自粛生活とは言っても、家の中で縮こまっていては却って体調が悪くなりそうだ。しっかりマスクをして、おしゃべりは控え、大きな自然の中をゆっくり歩いてこよう。
気になる山の花はたくさんあるが、土曜日でもあまり混まないところ、そして家から近いところ・・・ということで目指したのは戸隠。
お天気が良くなってくれば鏡池まで足を伸ばしても良いと言いながら、雨具、傘を鞄に詰めている。戻り梅雨という言葉が合いそうな雨模様が続いている。
浅川のループ橋を走り、森林植物園の駐車場に着いたのは8時10分。途中の道路も神社の駐車場も車が多かったけれど、植物園の駐車場は空いている。野鳥の季節ではないのだろうか。いつも賑やかな望遠カメラを持った人たちはいない。花も地味な季節ではある。とはいうものの大きなオニシモツケや綺麗なブルーのエゾアジサイが咲いている。
ヒメザゼンソウはどうなっただろうかと森の中にしゃがんで見ていたら、後ろから声をかけられた。『八十二森のまなびや』の管理の方だ。先日ヒメザゼンソウの場所をお知らせしたら、そこに棒を立ててわかりやすくしたとのこと。でも棒では味気ないと、私たちも知っているガイドの人が笹に変えたと指差す。確かにヒメザゼンソウが咲いていた場所に茶色くなった笹が刺してある。でも、もう花は終わって影もない。また来年のお楽しみだ。
今年は大きなハナビラタケがたくさんあると教えてくれた管理の人に挨拶して、森の奥へ向かう。目的があるようでない森の散策は気ままでいい。土曜日というのに人にもあまり会わない。

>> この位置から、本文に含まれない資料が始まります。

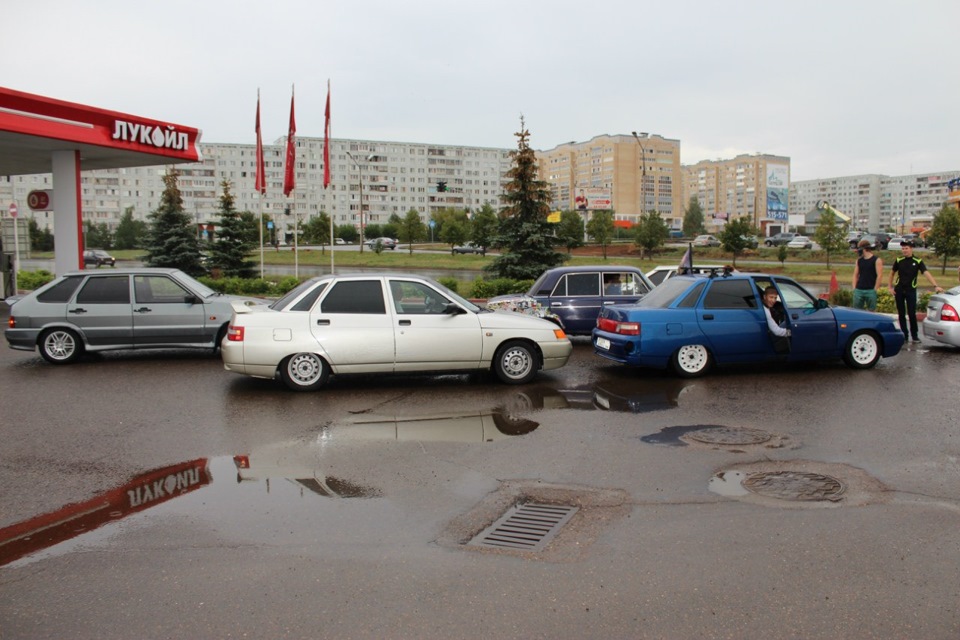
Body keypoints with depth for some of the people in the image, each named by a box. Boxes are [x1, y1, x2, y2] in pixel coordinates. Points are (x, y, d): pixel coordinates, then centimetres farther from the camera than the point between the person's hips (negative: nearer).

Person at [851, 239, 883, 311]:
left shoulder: (876, 260, -3)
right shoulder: (859, 260, 13)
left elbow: (879, 276, -7)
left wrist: (875, 289, -10)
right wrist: (854, 288, 7)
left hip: (870, 291, -5)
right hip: (858, 290, 5)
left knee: (871, 311, -1)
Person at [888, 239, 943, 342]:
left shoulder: (918, 261, -4)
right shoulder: (899, 260, 2)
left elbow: (926, 273, -14)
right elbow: (892, 273, 15)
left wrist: (936, 286, -25)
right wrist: (890, 287, 8)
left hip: (911, 290, -2)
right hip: (899, 290, 2)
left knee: (912, 314, -5)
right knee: (901, 314, 5)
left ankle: (915, 335, 5)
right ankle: (904, 335, 13)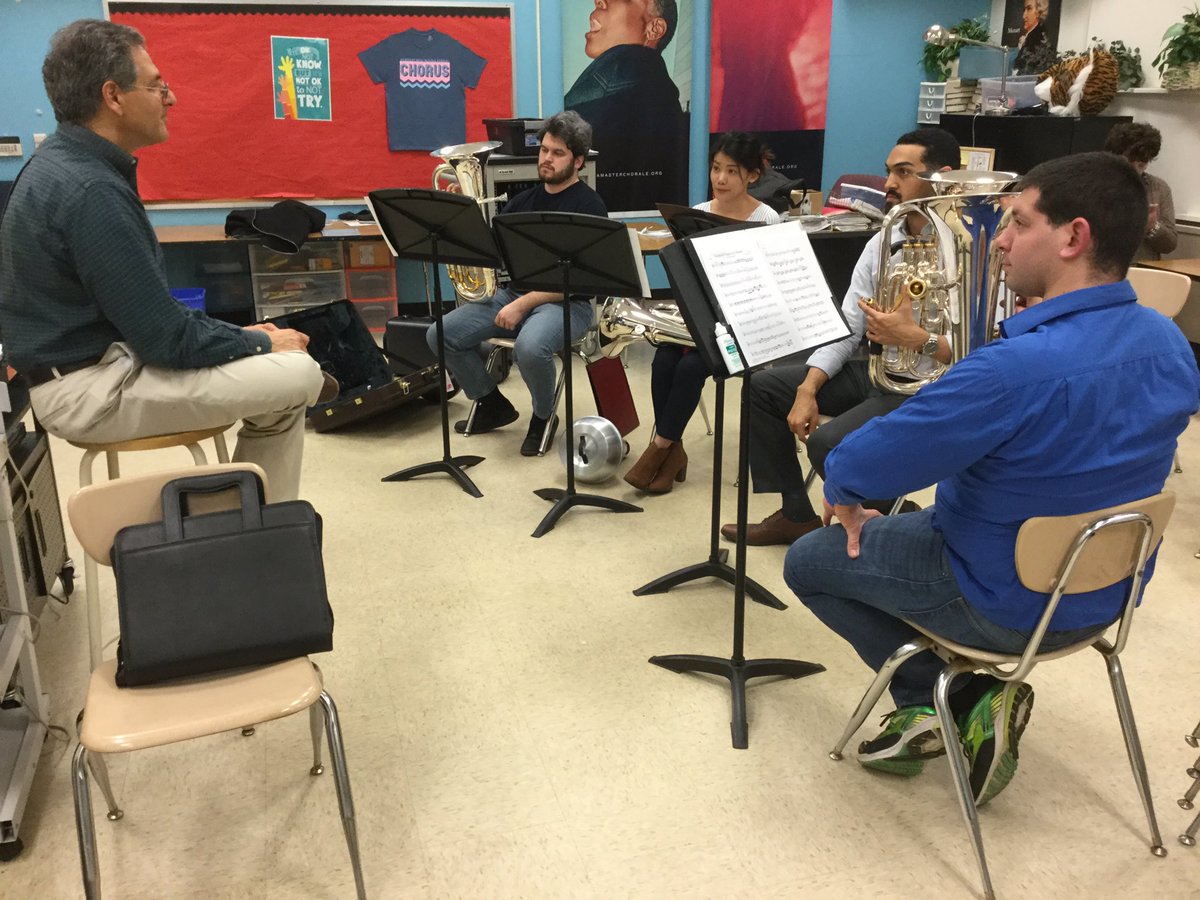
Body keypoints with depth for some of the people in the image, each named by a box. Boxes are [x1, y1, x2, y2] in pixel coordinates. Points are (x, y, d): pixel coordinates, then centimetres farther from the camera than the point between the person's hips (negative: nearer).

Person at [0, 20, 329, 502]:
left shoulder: (63, 160, 7)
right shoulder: (90, 190, -25)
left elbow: (148, 305, 13)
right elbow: (167, 340, -23)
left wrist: (240, 333, 8)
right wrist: (261, 342, -8)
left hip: (88, 358, 10)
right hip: (91, 389, -10)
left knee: (276, 359, 16)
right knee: (299, 375, -13)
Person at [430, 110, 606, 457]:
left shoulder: (588, 206, -6)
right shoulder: (523, 201, 15)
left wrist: (523, 304, -20)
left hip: (566, 303, -6)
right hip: (510, 293, 7)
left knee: (530, 347, -38)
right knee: (441, 335, -9)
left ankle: (543, 416, -5)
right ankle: (493, 404, 13)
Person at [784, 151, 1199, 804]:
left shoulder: (1020, 366, -34)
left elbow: (862, 466, -26)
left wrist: (841, 489, -3)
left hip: (1012, 606, -7)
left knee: (808, 560, 11)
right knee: (911, 521, 30)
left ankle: (942, 696, 9)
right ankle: (974, 697, 18)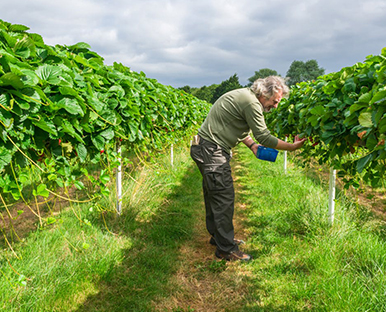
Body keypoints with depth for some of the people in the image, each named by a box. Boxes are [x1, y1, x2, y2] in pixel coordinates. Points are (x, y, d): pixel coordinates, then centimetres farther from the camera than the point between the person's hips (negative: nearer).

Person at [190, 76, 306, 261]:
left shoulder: (245, 95, 14)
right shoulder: (251, 103, -19)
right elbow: (264, 137, -19)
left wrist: (253, 146, 8)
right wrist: (292, 147, -11)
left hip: (207, 149, 11)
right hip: (210, 151, -11)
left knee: (214, 195, 18)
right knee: (224, 199, -7)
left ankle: (218, 236, 32)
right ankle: (226, 249, 2)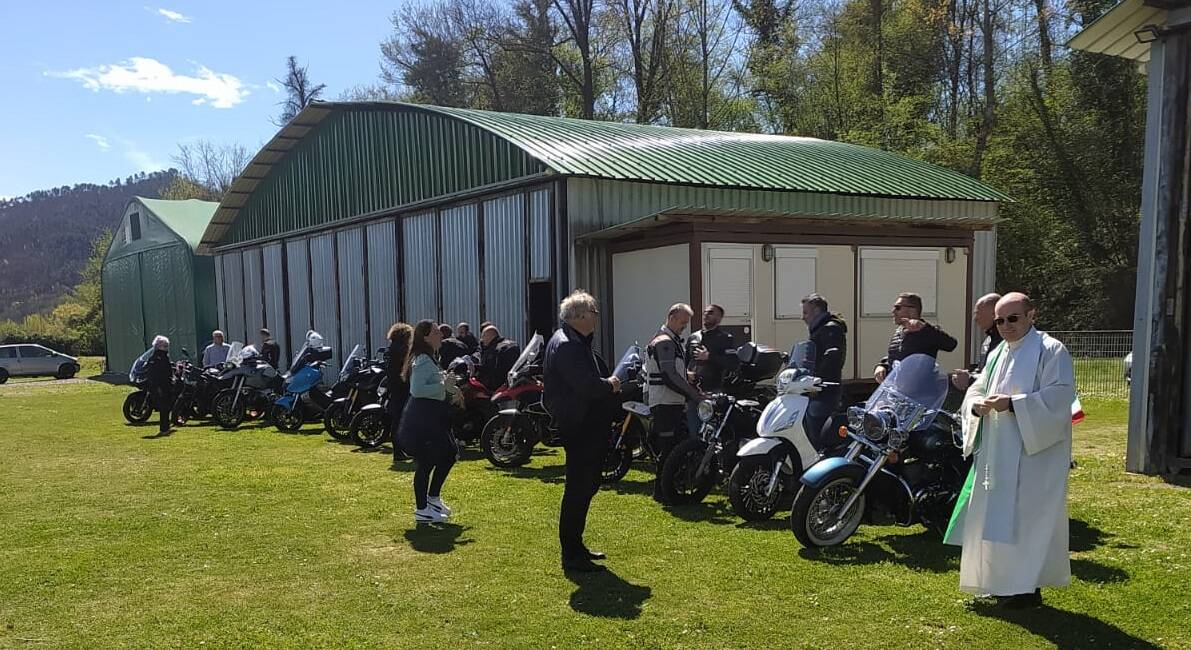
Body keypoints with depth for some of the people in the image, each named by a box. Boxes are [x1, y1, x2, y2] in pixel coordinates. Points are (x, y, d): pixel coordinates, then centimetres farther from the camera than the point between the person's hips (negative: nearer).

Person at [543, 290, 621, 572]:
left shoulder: (577, 341, 16)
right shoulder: (566, 344, -19)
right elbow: (585, 385, -29)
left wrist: (608, 383, 2)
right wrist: (610, 385, -12)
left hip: (589, 425, 11)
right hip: (578, 425, -11)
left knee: (586, 485, 18)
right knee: (578, 488, -5)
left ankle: (575, 546, 30)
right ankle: (571, 556, 3)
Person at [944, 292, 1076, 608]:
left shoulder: (1051, 351, -7)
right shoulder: (997, 354, 16)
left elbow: (1059, 396, -18)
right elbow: (976, 390, 16)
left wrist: (1012, 403, -24)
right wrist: (977, 405, -7)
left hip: (1032, 454, -8)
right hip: (996, 453, 8)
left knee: (1025, 517, -6)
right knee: (995, 518, 11)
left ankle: (1029, 588, 3)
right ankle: (1001, 582, 21)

雨模様だからか、大きなヤマナメクジがのそっと這っている。10センチ以上あるナメクジは苦手だ。山道を歩いていて傘が食べられているキノコによく出会うが、どうやらヤマナメクジが食べているらしい。
植物観察園には2種類のショウマが満開だ。ようやく見分けられるようになった。夏の花は大型のものが多い。湿原にもメタカラコウやシキンカラマツが綺麗に咲き出してきた。バイケイソウははずれ年に当たったようで、花をつけているものは少ない。針葉樹の下に広がる落葉樹の花はほとんど終わって緑の実を膨らませている。そんな中でノリウツギが花を開き始めているのが目立っている。
森を一回りしてみどりが池に戻ってくると、水鳥が動いている。カイツブリが潜っている近くをカルガモの親子がゆっくり動いている。人が少ない雲の多い森は鳥にとって安全なのかもしれない。
雲が多いので鏡池まで行くのはやめて、一の鳥居を散策してみよう。来る途中で見つけた、ヤナギランを近くで見ようと、中社で車を停めた。駐車場の近くに群落がある。満開だ。かつては山に入れば草原を彩るヤナギランの群落が目立っていたが、最近めっきり見なくなった。多くは鹿の食害によるものらしい。復活できるといいなぁ。
一の鳥居苑地は飯縄山の登山口にも当たるが、雨模様の今日は車が少ない。広い草原の足元にはイブキジャコウソウが咲いている。鼻を近づけてみると香りがする。ジャコウの香りを知らないから、これがそうなのかと話しながら何度か鼻を近づけている。キキョウやオミナエシが早くも咲き出している。秋の花の代表的な存在だ。草の向こうにはユウスゲが儚く立っている。
落ちるようで落ちてこない雨粒を心配しながら歩いているが、森の奥に広場があるので、そこでおにぎりを食べよう。雨になるかもしれないからと、一個ずつ持ってきたおにぎり、やっぱり自然の中で食べるのがいい。
広場の淵には大きな針葉樹が聳えている。あれはなんだろう。ありがたいことに名札がついていた、ウラジロモミだって。秋に高い山へ行くと、紫の大きな球果が目立つ木だ。葉裏を見ると、まさしく白い。
おにぎりやお煎餅を食べてのんびりしたから、森の中を歩こう。イチヤクソウがたくさん咲いている。実になっているものも多い。ベニバナイチヤクソウや、ジンヨウイチヤクソウはもうみんな結実期だ。
散策路の脇にはギボウシがたくさん蕾をつけている。もうしばらくすると満開になるだろう。大きなアズキナシの木の周辺を回ったり、小さな虫に目を止めたり、キノコや粘菌を見つけたりしながらひと回り。
さぁ帰ろうかと車に戻った時は午後1時、この日の雨は夕方からだった。